Nobel Laureate Harold Pinter dies at 78

LONDON The American situation comedy Seinfeld once copied Pinter's device of altering the chronology of a story during an episode, as he did in his 1978 play "Betrayal." The same technique was used in the film, Memento. Similarly, a character on the teen drama Dawson's Creek referenced Pinter, saying "You say one thing, but you mean another."

Pinter was a master of language, using deliberately timed dialogue against the contradictory actions of his characters. Words were often framed by a one-room set that amplified and contained unsettling drama.

Many dictionaries now refer to his unique technique as "Pinter-esque."

"The speech we hear is an indication of that which we don't hear," Pinter once said.

"It is a necessary avoidance, a violent, sly and anguished or mocking smoke screen which keeps the other in its true place. When true silence falls we are left with echo but are nearer nakedness. One way of looking at speech is to say that it is a constant stratagem to cover nakedness."

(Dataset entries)
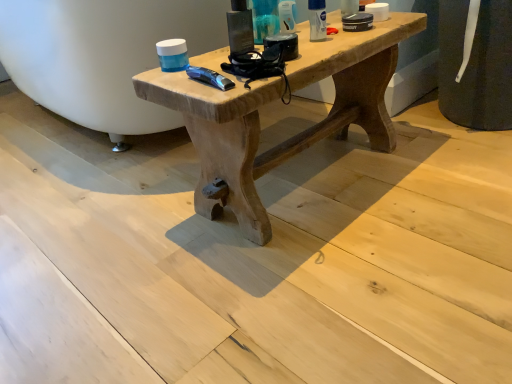
Question: From a real-world perspective, does translucent plastic tube at upper center, the second toiletry in the right-to-left sequence, sit lower than natural wood table at center?

Choices:
 (A) no
 (B) yes

Answer: (A)

Question: Is the position of translucent plastic tube at upper center, the second toiletry in the right-to-left sequence, more distant than that of natural wood table at center?

Choices:
 (A) no
 (B) yes

Answer: (B)

Question: Does translucent plastic tube at upper center, the second toiletry in the right-to-left sequence, appear on the left side of natural wood table at center?

Choices:
 (A) yes
 (B) no

Answer: (A)

Question: Can you see translucent plastic tube at upper center, the second toiletry in the right-to-left sequence, touching natural wood table at center?

Choices:
 (A) no
 (B) yes

Answer: (A)

Question: From the image's perspective, would you say translucent plastic tube at upper center, the second toiletry in the right-to-left sequence, is shown under natural wood table at center?

Choices:
 (A) yes
 (B) no

Answer: (B)

Question: Does translucent plastic tube at upper center, the second toiletry viewed from the left, have a larger size compared to natural wood table at center?

Choices:
 (A) yes
 (B) no

Answer: (B)

Question: Is matte plastic container at upper center, the 1th toiletry viewed from the left, bigger than white matte deodorant at upper right, the first toiletry from the right?

Choices:
 (A) no
 (B) yes

Answer: (B)

Question: Is matte plastic container at upper center, the 1th toiletry viewed from the left, shorter than white matte deodorant at upper right, the first toiletry from the right?

Choices:
 (A) yes
 (B) no

Answer: (B)

Question: Would you say matte plastic container at upper center, the 1th toiletry viewed from the left, is outside white matte deodorant at upper right, the first toiletry from the right?

Choices:
 (A) no
 (B) yes

Answer: (B)

Question: Can you confirm if matte plastic container at upper center, the 1th toiletry viewed from the left, is smaller than white matte deodorant at upper right, the first toiletry from the right?

Choices:
 (A) no
 (B) yes

Answer: (A)

Question: Is matte plastic container at upper center, the 1th toiletry viewed from the left, further to the viewer compared to white matte deodorant at upper right, the first toiletry from the right?

Choices:
 (A) yes
 (B) no

Answer: (B)

Question: Considering the relative sizes of matte plastic container at upper center, the 1th toiletry viewed from the left, and white matte deodorant at upper right, the first toiletry from the right, in the image provided, is matte plastic container at upper center, the 1th toiletry viewed from the left, thinner than white matte deodorant at upper right, the first toiletry from the right,?

Choices:
 (A) no
 (B) yes

Answer: (A)

Question: Can you confirm if natural wood table at center is thinner than translucent plastic tube at upper center, the second toiletry in the right-to-left sequence?

Choices:
 (A) no
 (B) yes

Answer: (A)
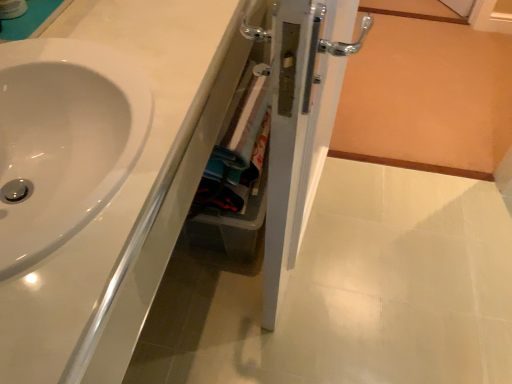
Measure the distance between white glossy sink at upper left and camera.

A distance of 18.82 inches exists between white glossy sink at upper left and camera.

Find the location of a particular element. white glossy sink at upper left is located at coordinates (96, 176).

The width and height of the screenshot is (512, 384). Describe the element at coordinates (96, 176) in the screenshot. I see `white glossy sink at upper left` at that location.

Locate an element on the screen. white glossy sink at upper left is located at coordinates (96, 176).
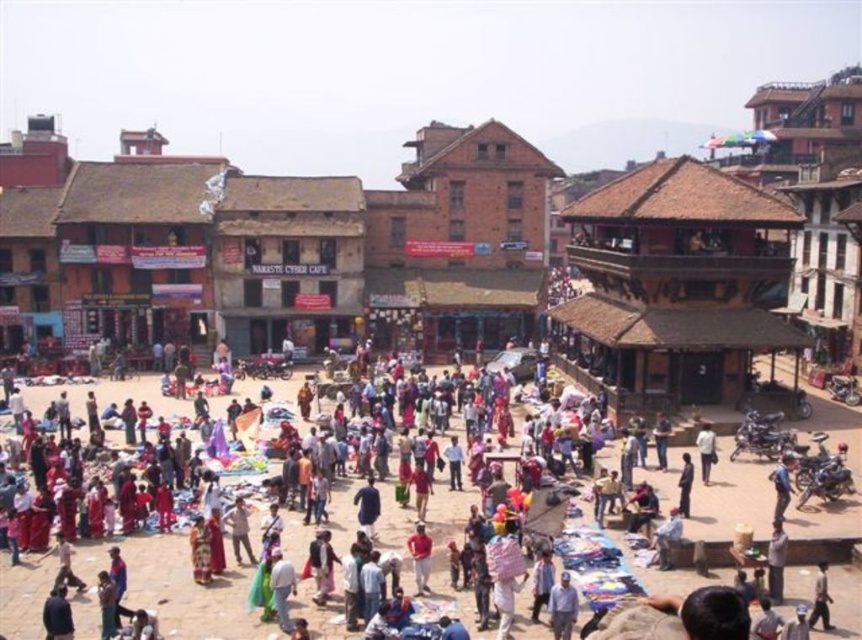
Question: Does matte black motorcycle at center appear under red fabric person at center?

Choices:
 (A) yes
 (B) no

Answer: (B)

Question: Does matte black motorcycle at center lie in front of red fabric person at center?

Choices:
 (A) yes
 (B) no

Answer: (A)

Question: Which of the following is the closest to the observer?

* WORK ORDER A
According to the Pinter article, in what year was the play "Betrayal" written?
* WORK ORDER B
Name every play, film, and television series mentioned by title in the Pinter article.
None of the items is required for this work.

* WRITTEN RESPONSE A
1978

* WRITTEN RESPONSE B
Seinfeld, Betrayal, Memento, Dawson's Creek